Jackie Goodrich is cofounder of Arts Mediation Group and a mediator for the New York City Civilian Complaint Review Board. Her mediation practice began in 1999 at Safe Horizon’s Community Dispute Resolution Program, which included cases in Family Court, Civil Court, and Small Claims Court. She also facilitated Community Impact Panels at the Midtown Community Court, in Manhattan. For several years, she was a training coach in mediation clinics conducted by Safe Horizon (now New York Peace Institute) in partnership with Columbia Law School, Cardozo School of Law, and Brooklyn Law School. In 2004, Safe Horizon named her “Mentor of the Year.”
Jackie served as a member of the Dancers Forum work group to develop The Dancers Forum Compact; as a group facilitator at events, sponsored by Dance Theater Workshop, to strengthen communication skills among dancers, choreographers, and company managers; and as a member of a panel discussion, sponsored by The Juilliard School, on building trust and effective communication as dance professionals.
Jackie’s mediation training has been primarily with The Center for Understanding in Conflict (formerly The Center for Mediation in Law), whose understanding-based approach to mediation she practices. Her work with the Center includes participation in a mediation training video, “Saving the Last Dance: Mediation Through Understanding,” produced in collaboration with Harvard Law School’s Program on Negotiation.
Jackie’s work in dispute resolution was preceded by a 20-year career in modern dance and theater.
Fred Hanson has practiced mediation in New York City since 2000, while continuing a decades-long career in theatre as a stage manager, production supervisor, executive producer, and associate director of many Broadway shows.
He received mediation training and certification from New York Peace Institute, where he handles general community cases, co-parenting mediation, youth-involved mediation, Criminal Court cases referred by the District Attorney, and conflict coaching. He completed divorce mediation training at the Ackerman Institute for the Family.
As a teacher and trainer, Fred has coached and mentored new mediators at New York Peace Institute’s training and certification program and coached students in the mediation clinic at Columbia Law School.
Caroline Holley has been mediating community, commercial, victim/offender, and family conflicts since 2000. She worked as a mediator, program coordinator, and trainer for the Safe Horizon Mediation Program (now New York Peace Institute), New York Law School Coop Mediation Program, and Community Mediation Services. Caroline has been an arbitrator for Manhattan Supreme Court’s Matrimonial Fee Dispute program and a small group facilitator.

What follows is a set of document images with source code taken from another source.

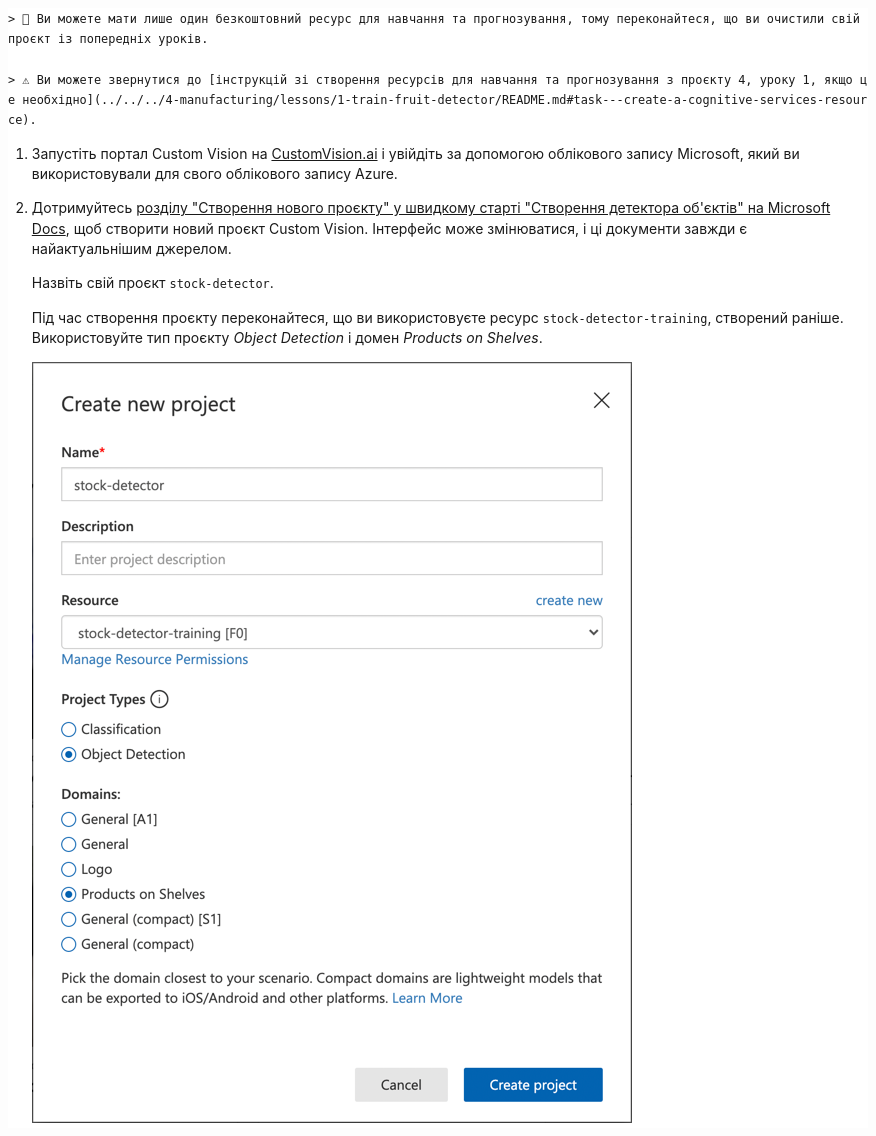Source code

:    > 💁 Ви можете мати лише один безкоштовний ресурс для навчання та прогнозування, тому переконайтеся, що ви очистили свій проєкт із попередніх уроків.

    > ⚠️ Ви можете звернутися до [інструкцій зі створення ресурсів для навчання та прогнозування з проєкту 4, уроку 1, якщо це необхідно](../../../4-manufacturing/lessons/1-train-fruit-detector/README.md#task---create-a-cognitive-services-resource).

1. Запустіть портал Custom Vision на [CustomVision.ai](https://customvision.ai) і увійдіть за допомогою облікового запису Microsoft, який ви використовували для свого облікового запису Azure.

1. Дотримуйтесь [розділу "Створення нового проєкту" у швидкому старті "Створення детектора об'єктів" на Microsoft Docs](https://docs.microsoft.com/azure/cognitive-services/custom-vision-service/get-started-build-detector?WT.mc_id=academic-17441-jabenn#create-a-new-project), щоб створити новий проєкт Custom Vision. Інтерфейс може змінюватися, і ці документи завжди є найактуальнішим джерелом.

    Назвіть свій проєкт `stock-detector`.

    Під час створення проєкту переконайтеся, що ви використовуєте ресурс `stock-detector-training`, створений раніше. Використовуйте тип проєкту *Object Detection* і домен *Products on Shelves*.

    ![Налаштування проєкту Custom Vision із назвою fruit-quality-detector, без опису, ресурсом fruit-quality-detector-training, типом проєкту classification, типами класифікації multi class і доменами food](../../../../../translated_images/custom-vision-create-object-detector-project.32d4fb9aa8e7e7375f8a799bfce517aca970f2cb65e42d4245c5e635c734ab29.uk.png)
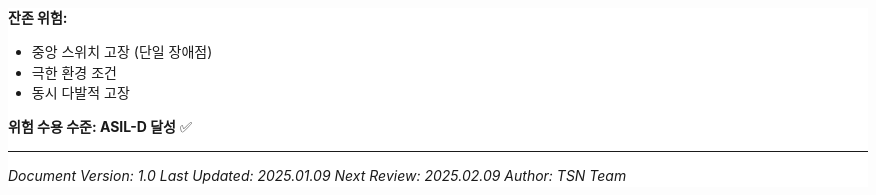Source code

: **잔존 위험:**
- 중앙 스위치 고장 (단일 장애점)
- 극한 환경 조건
- 동시 다발적 고장

**위험 수용 수준: ASIL-D 달성** ✅

---

*Document Version: 1.0*
*Last Updated: 2025.01.09*
*Next Review: 2025.02.09*
*Author: TSN Team*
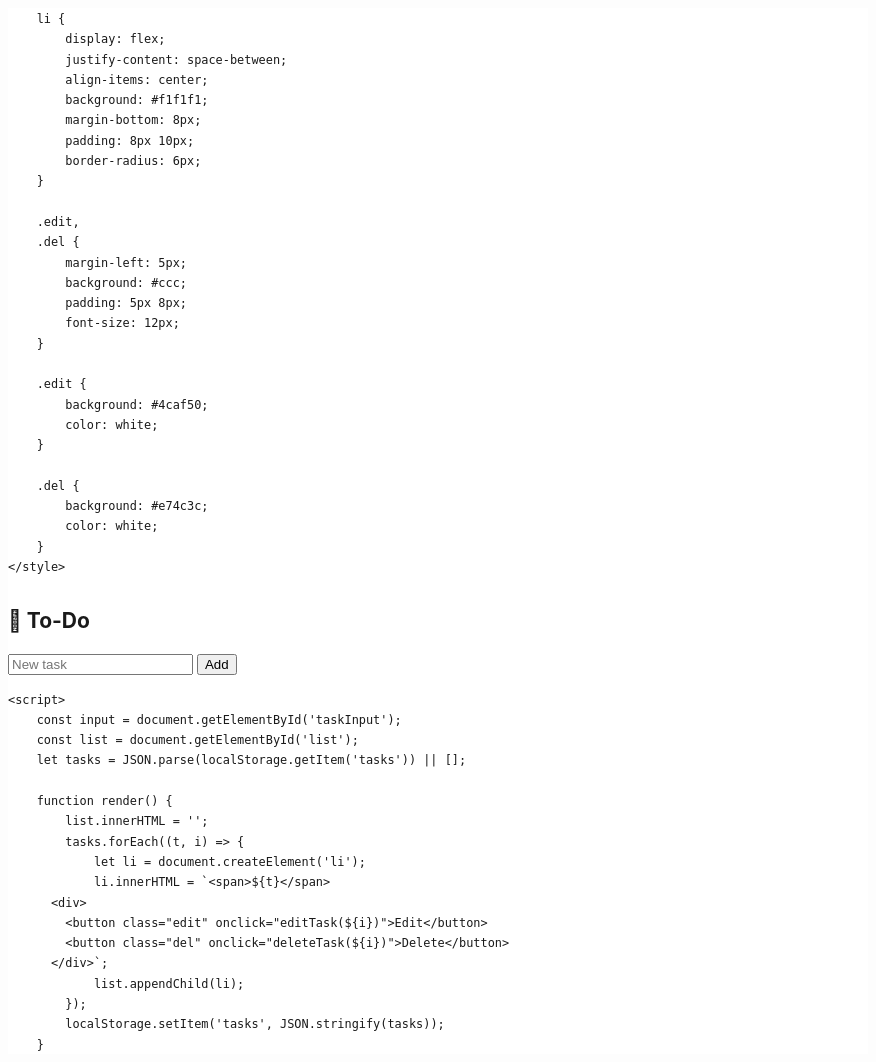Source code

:         li {
            display: flex;
            justify-content: space-between;
            align-items: center;
            background: #f1f1f1;
            margin-bottom: 8px;
            padding: 8px 10px;
            border-radius: 6px;
        }

        .edit,
        .del {
            margin-left: 5px;
            background: #ccc;
            padding: 5px 8px;
            font-size: 12px;
        }

        .edit {
            background: #4caf50;
            color: white;
        }

        .del {
            background: #e74c3c;
            color: white;
        }
    </style>
</head>

<body>
    <div class="todo">
        <h2>📝 To-Do</h2>
        <div class="input-row">
            <input id="taskInput" type="text" placeholder="New task">
            <button onclick="addTask()">Add</button>
        </div>
        <ul id="list"></ul>
    </div>

    <script>
        const input = document.getElementById('taskInput');
        const list = document.getElementById('list');
        let tasks = JSON.parse(localStorage.getItem('tasks')) || [];

        function render() {
            list.innerHTML = '';
            tasks.forEach((t, i) => {
                let li = document.createElement('li');
                li.innerHTML = `<span>${t}</span>
          <div>
            <button class="edit" onclick="editTask(${i})">Edit</button>
            <button class="del" onclick="deleteTask(${i})">Delete</button>
          </div>`;
                list.appendChild(li);
            });
            localStorage.setItem('tasks', JSON.stringify(tasks));
        }
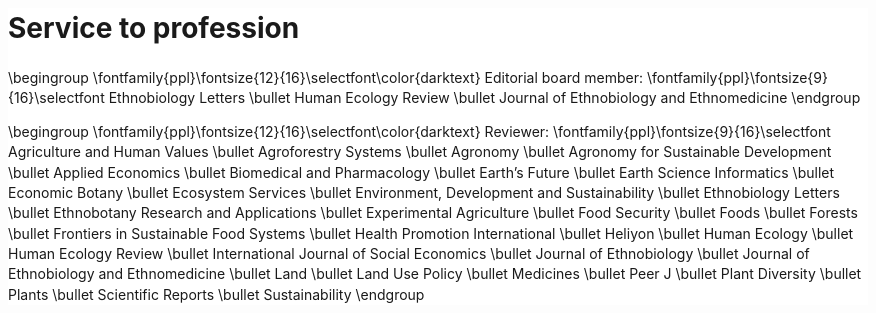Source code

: 

# Service to profession

\begingroup
\fontfamily{ppl}\fontsize{12}{16}\selectfont\color{darktext}
Editorial board member: 
\fontfamily{ppl}\fontsize{9}{16}\selectfont
  Ethnobiology Letters \bullet
  Human Ecology Review \bullet 
  Journal of Ethnobiology and Ethnomedicine 
\endgroup

\begingroup
\fontfamily{ppl}\fontsize{12}{16}\selectfont\color{darktext}
Reviewer: 
\fontfamily{ppl}\fontsize{9}{16}\selectfont
  Agriculture and Human Values \bullet 
  Agroforestry Systems \bullet 
  Agronomy \bullet 
  Agronomy for Sustainable Development \bullet 
  Applied Economics \bullet 
  Biomedical and Pharmacology \bullet 
  Earth’s Future \bullet 
  Earth Science Informatics \bullet 
  Economic Botany \bullet 
  Ecosystem Services \bullet 
  Environment, Development and Sustainability \bullet 
  Ethnobiology Letters \bullet 
  Ethnobotany Research and Applications \bullet 
  Experimental Agriculture \bullet 
  Food Security \bullet 
  Foods \bullet 
  Forests \bullet 
  Frontiers in Sustainable Food Systems \bullet 
  Health Promotion International \bullet 
  Heliyon \bullet
  Human Ecology \bullet 
  Human Ecology Review \bullet 
  International Journal of Social Economics \bullet 
  Journal of Ethnobiology \bullet 
  Journal of Ethnobiology and Ethnomedicine \bullet 
  Land \bullet 
  Land Use Policy \bullet 
  Medicines \bullet 
  Peer J \bullet 
  Plant Diversity \bullet 
  Plants \bullet 
  Scientific Reports \bullet 
  Sustainability 
\endgroup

Caroline did her foundational training in Safe Horizon’s collaborative program with Columbia Law School. Subsequently, she completed the Mediation Intensive Training program of The Center for Mediation in Law (now The Center for Understanding in Mediation), conducted by the Center’s directors, Jack Himmelstein and Gary Friedman. The Center approaches conflict resolution through deepening the parties’ understanding of themselves, each other, and the conflict in which they are ensnared.
“Mediation is democracy in action,” says Caroline. “When we understand our own needs and those of others we reach a more profound level of clarity and wisdom. This new vantage point enables us to find solutions that ease tension and dispel conflict and allows us to move in a more positive direction with our lives.”
Caroline is also an adjunct professor of political science for the State University of New York (SUNY). She earned a BA from Bard College, an MA in International Affairs from Columbia University, and is in pursuit of a PhD at SUNY Buffalo.
Carol was gifted with exceptional intelligence and integrity and possessed common sense to an uncommon degree. She was a brilliant legal counselor and litigation strategist, and a generous source of advice and support for her family, friends, and colleagues.
Before she co-founded Arts Mediation Group, in 2002, Carol built a distinguished career as a leading lawyer in the copyright and trademark fields, in which she broke new ground for women. Her practice included cutting-edge counseling, arts-related commercial transactions, and the conduct of litigation pertaining to famous fictional characters, such as Superman, Batman, the Muppets, Garfield the Cat, and Tarzan. Over several decades, she represented a wide variety of creators and entertainment companies, including DC Comics, Warner Brothers, Children’s Television Workshop, the Jim Henson Company, PBS, American Greetings, Edgar Rice Burroughs, MTV, David Letterman, and Simon & Schuster. Carol was also a frequent speaker on matters of copyright and trademark law. She began her career at the Cowan Liebowitz & Latman law firm, in New York City, and in 1990 joined Fross Zelnick Lehrman & Zissu, PC, as a partner.
Carol and I met one another through our connections with the Center for Understanding in Conflict. Though we came from very different backgrounds—she was a prominent attorney, I was a dancer—we shared a keen appreciation for arts of all kinds, and a desire to help artists navigate conflict in ways that aimed to safeguard relationships while working toward resolution. And so we created Arts Mediation Group, becoming friends as well as colleagues. I loved Carol’s keen mind and compassionate heart (and her exquisite sense of color), and I miss her very much.